Carlos Escoffié Duarte, abogado del Colectivo de Comunidades de Los Chenes / Maria Colin, campañista legal de Greenpeace México.

Llegamos al Día internacional de los pueblos indígenas en medio de un contexto de amplio riesgo y estigmatización hacia las personas indígenas defensoras de derechos humanos, el cual pareciera no dar tregua.

 

En su obra “El país de los ciegos”, H. G. Wells señala que decir lo que ocurre en la realidad puede ser motivo de persecución y censura. Es por eso que en estos tiempos en los que nos encontramos a las puertas de una debacle ambiental irreversible, los más perseguidos, estigmatizados y asesinados por defender los derechos son los pueblos y comunidades indígenas que defienden el medio ambiente.

En su último informe titulado “¿Enemigos del Estado?”, la organización Global Witness señala que al menos 164 personas defensoras del medio ambiente fueron asesinadas durante 2018. 14 de esos casos ocurrieron en México. Uno de esos casos es el de Julián Carrillo, activista asesinado el 24 de octubre de 2018 por su trabajo de defensa de tierras indígenas en la Sierra Tarahumara contra la explotación minería. 

Las personas indígenas que defienden los derechos humanos se encuentran en un especial estado de vulnerabilidad frente a hostigamientos, campañas de desprestigio, amenazas y atentados contra su vida e integridad.
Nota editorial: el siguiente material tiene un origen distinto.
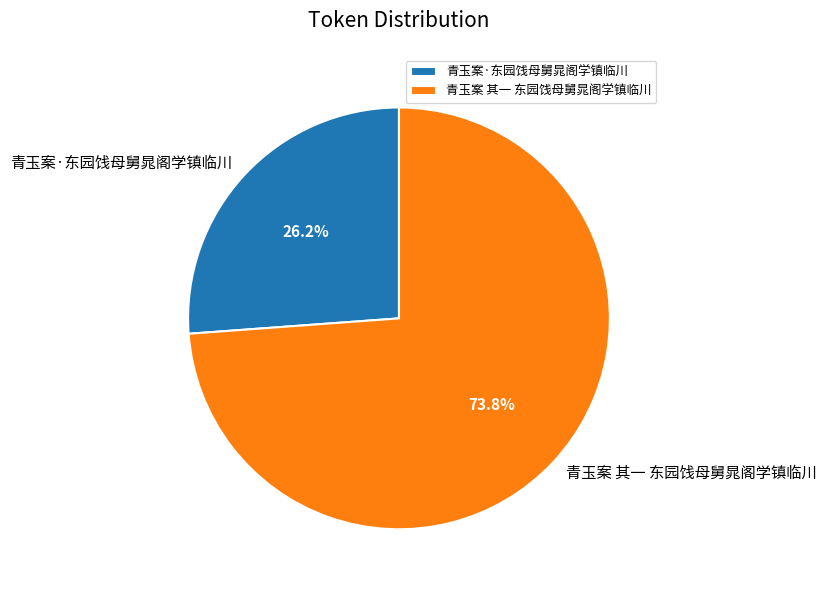

Do 青玉案·东园饯母舅晁阁学镇临川 and 青玉案 其一 东园饯母舅晁阁学镇临川 together represent more than half of the pie?

Yes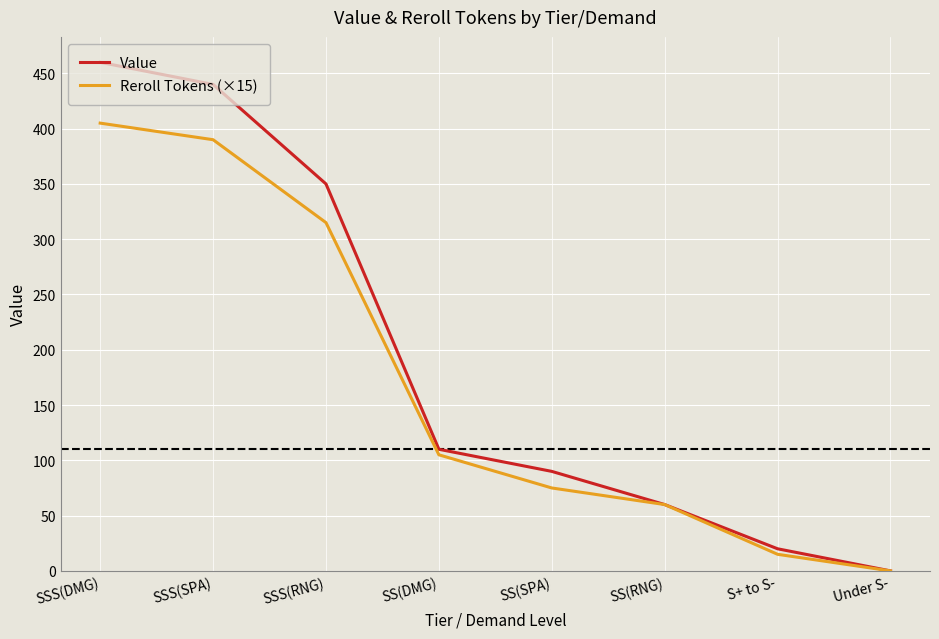

List the labels in order of Reroll Tokens (×15) value, smallest first.

Under S-, S+ to S-, SS(RNG), SS(SPA), SS(DMG), SSS(RNG), SSS(SPA), SSS(DMG)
El riesgo que de por sí pudiese generar el ejercicio del derecho a defender derechos, por distintos factores se ve agravado en el caso de los pueblos originarios.

Por un lado, porque los discursos y estereotipos racistas en contra de la población indígena –aún arraigados y presentes en la sociedad latinoamericana- permite que en algunos sectores de la sociedad, las campañas de desprestigio calen con facilidad, e incluso,  sean minimizados los riesgos que padecen. Además, el grado de exclusión en el que se encuentran la mayor parte de las comunidades indígenas, aunado a la falta de acceso institucional y a medios de comunicación, obstaculiza que los crímenes cometidos en contra de ellos sean debidamente difundidos en la escena pública.

 

Asimismo, cuando comienzan campañas de desprestigio y difamación en contra de personas indígenas defensoras de derechos humanos, las autoridades suelen minimizar la situación en la medida que no constituyen propiamente amenazas desde el punto de vista del derecho penal. Esa indolencia ante esa situación agudiza su estado de riesgo, generando escenarios de confrontación y rechazo al interior de sus comunidades como efecto de información falsa difundida.

El Centro por la Justicia y el Derecho Internacional (CEJIL) en su Documento de coyuntura Número 6: “Aportes para mejorar el sistema interamericano de derechos humanos”, ha reconocido la importancia de que en contextos de estigmatización pública a personas defensoras de derechos humanos, “el reconocimiento que haga el Gobierno en cuestión, tendría una incidencia positiva [en su seguridad] mayor que únicamente proveerlos de seguridad policial”.

El desinterés institucional, social y mediático por este contexto –cuando no su justificación- representa las últimas consecuencias de la discriminación hacia los pueblos indígenas, que ha ido arraigándose en nuestras sociedades a lo largo de siglos. Como si se tratase de una crónica de Bernal Díaz del Castillo, la lucha emprendida por líderes, comunidades y pueblos indígenas para defender la tierra, el territorio y el medio ambiente es presentada por medios como sabotajes al desarrollo basados en la “ignorancia bárbara” de poblaciones originarias. Todo ello a pesar de que en países como México muchas de las áreas naturales que conservan aún su biodiversidad son producto de la conservación propia de las formas de organización de comunidades indígenas.

¿Hasta cuándo seguirá el gatillo –mediático y literal- hacia quienes nos envían el mensaje de que este planeta ya no da más? ¿Por qué en lugar de ver como amenaza a quienes resisten a la lógica imperante de explotación y consumo entendemos que ésta es insostenible?